Comment aurait-on pu machiner pour infiltrer et miner la Caisse de dépôt ? C'est un détail, et il est secondaire. Ce qui compte, c'est le mobile. Affaiblir le Québec en frappant un des symboles de son émergence économique, la Caisse. Après coup, Power Corp. est allée repêcher Henri-Paul Rousseau, l'ex-président de la Caisse. L'affaire est entendue.

Un tel délire ferait sourire s'il ne trahissait pas la répugnance viscérale de bien des Québécois devant le pouvoir et l'argent. Les puissants, c'est clair, sont contre "nous".

Pour tenter de comprendre ce qui est en cause, cette obsession pour les Desmarais, décortiquons les faits.

Il est bien connu que Paul Desmarais apprécie le pouvoir et les gens de pouvoir. Dans son livre The Titans, Peter C. Newman parle du penchant de M. Desmarais pour les grands dirigeants, et ce réseau l'a fort bien servi pour mener ses affaires dans le monde. Parmi ses conseillers, écrit M. Newman, on retrouvait entre autres Helmut Schmidt, autrefois chancelier de l'Allemagne fédérale, Paul Volker, ancien président de la Réserve fédérale (aujourd'hui membre de la garde de Barack Obama), Wei Ming Yi, alors président du conseil d'une grande société d'investissement chinoise, Sheikh Ahmed Zaki Yamani, ancien ministre saoudien du pétrole, et bien d'autres, sans oublier son allié de toujours, le baron Albert Frère, de Belgique.

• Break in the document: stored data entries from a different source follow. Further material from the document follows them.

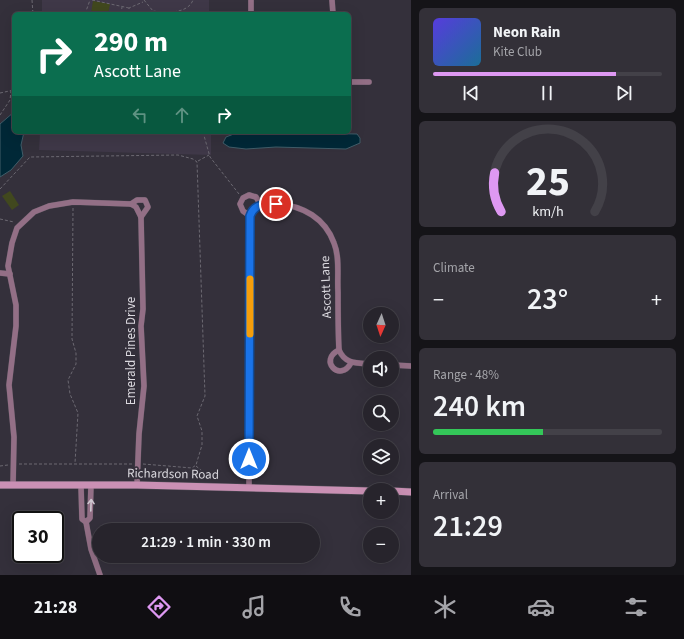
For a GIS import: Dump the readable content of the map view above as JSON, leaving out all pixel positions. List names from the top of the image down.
{
  "streets": {
    "street": ["Ascott Lane", "Emerald Pines Drive", "Richardson Road"]
  },
  "crossings": [
    ["Emerald Pines Drive", "Richardson Road"]
  ],
  "north": "bottom",
  "page": {
    "turn": ["290 m", "Ascott Lane"],
    "song": ["Neon Rain", "Kite Club"],
    "tile": [
      "Climate",
      ["Range · 48%", "240 km"],
      ["Arrival", "21:29"]
    ],
    "heat": ["−", "23°", "+"],
    "map_buttons": ["+", "−"],
    "limit": "30",
    "trip": "21:29 · 1 min · 330 m",
    "tabs": "21:28",
    "gauge": ["25", "km/h"]
  }
}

Au passage, il est devenu l'homme d'affaires canadien le plus puissant dans le monde, l'un des premiers à s'implanter en Chine, où il avait cultivé son réseau. Pour Peter Newman, il est le "roi Paul", le titan des titans.

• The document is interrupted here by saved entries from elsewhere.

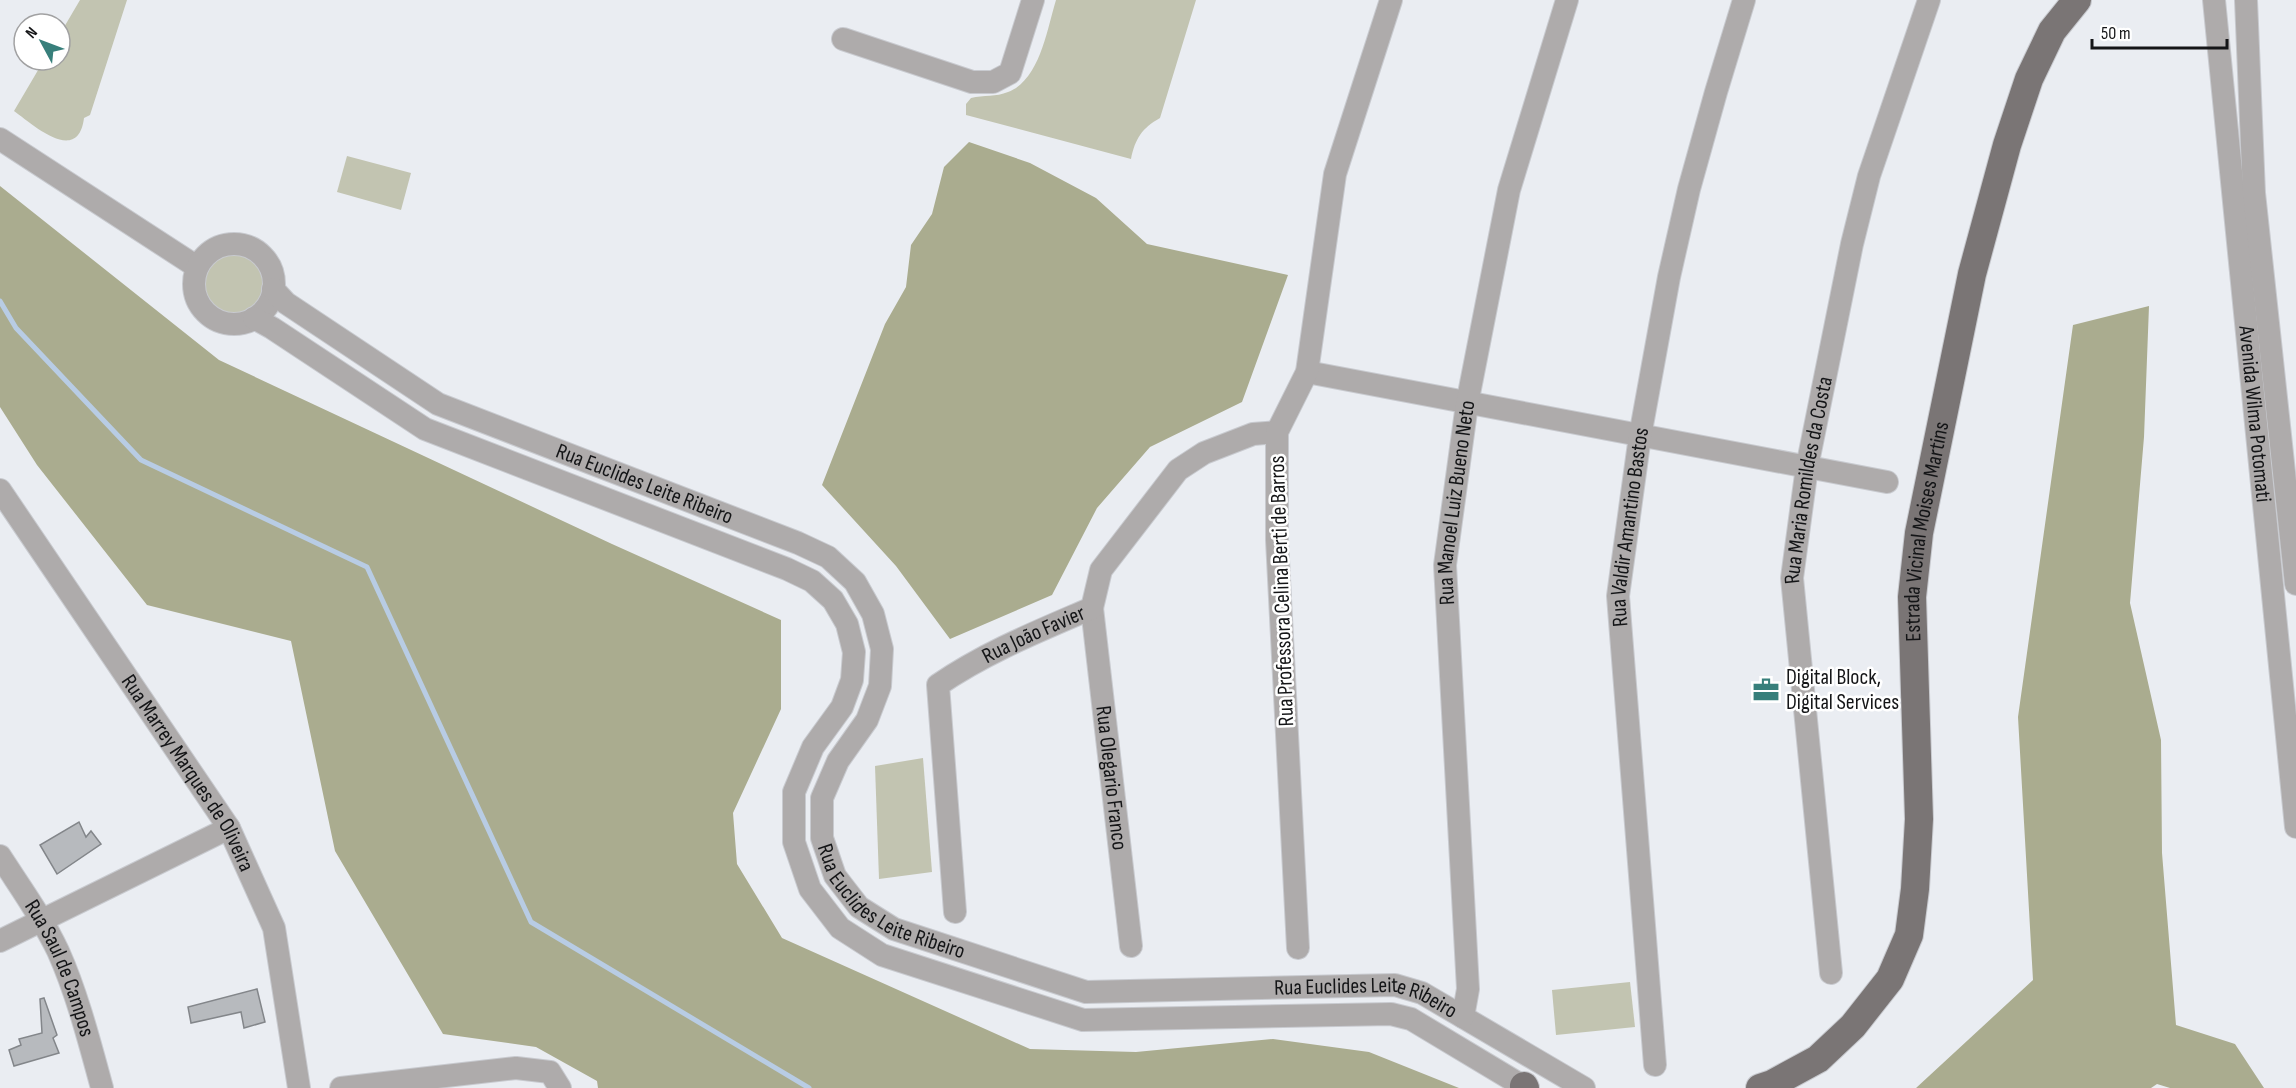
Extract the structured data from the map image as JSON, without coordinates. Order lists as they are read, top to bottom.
{
  "streets": {
    "main road": ["Estrada Vicinal Moises Martins"],
    "street": [
      "Avenida Wilma Potomati",
      "Rua Maria Romildes da Costa",
      "Rua Euclides Leite Ribeiro",
      "Rua Manoel Luiz Bueno Neto",
      "Rua Valdir Amantino Bastos",
      "Rua Professora Celina Berti de Barros",
      "Rua João Favier",
      "Rua Marrey Marques de Oliveira",
      "Rua Olegario Franco",
      "Rua Saul de Campos"
    ]
  },
  "crossings": [
    ["Rua Euclides Leite Ribeiro", "Rua Manoel Luiz Bueno Neto"],
    ["Rua Professora Celina Berti de Barros", "Rua João Favier"],
    ["Rua João Favier", "Rua Olegario Franco"]
  ],
  "places": {
    "office": ["Digital Block, Digital Services"]
  },
  "scale_bar": "50 m",
  "north": "top left"
}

En même temps, Desmarais ne se gênait pas pour affirmer ses convictions fédéralistes, ce qui l'a rendu suspect aux yeux des nationalistes purs et durs. Il en est résulté des situations bizarres, comme un épisode concernant Le Soleil. Pour ceux qui l'ont oublié, Power avait essayé d'acheter le quotidien québécois en 1973, mais le premier ministre Robert Bourassa l'avait menacé d'une loi spéciale. Vous connaissez la suite : Le Soleil a fini par rejoindre les rangs de Gesca, après avoir été propriété d'Unimédia puis de Southam, sous la baguette de Conrad Black. Des années d'errance et de désillusions... Demandez aux journalistes du Soleil, aujourd'hui, s'ils pensent que Paul Desmarais est le diable en personne.

En vérité, les Québécois aiment le pouvoir, comme tout le monde, quand il penche de leur côté. Sinon, il devient abject. De là cette propension à accabler les gens de pouvoir de tous les maux. Si ce symbole de notre émancipation qu'est la Caisse a dérapé, c'est forcément le fruit d'une sombre machination.

Mais si c'était simplement une combinaison d'incompétence et d'appât du gain, attisée par la perspective de primes juteuses ?

Je ne donnerais pas le bon Dieu sans confession au clan Desmarais; ils ont dû écraser quelques orteils pour faire leur chemin. Mais je préfère la richesse à la misère, le pouvoir à la soumission. Leur succès montre que nous ne sommes pas nés pour un petit pain.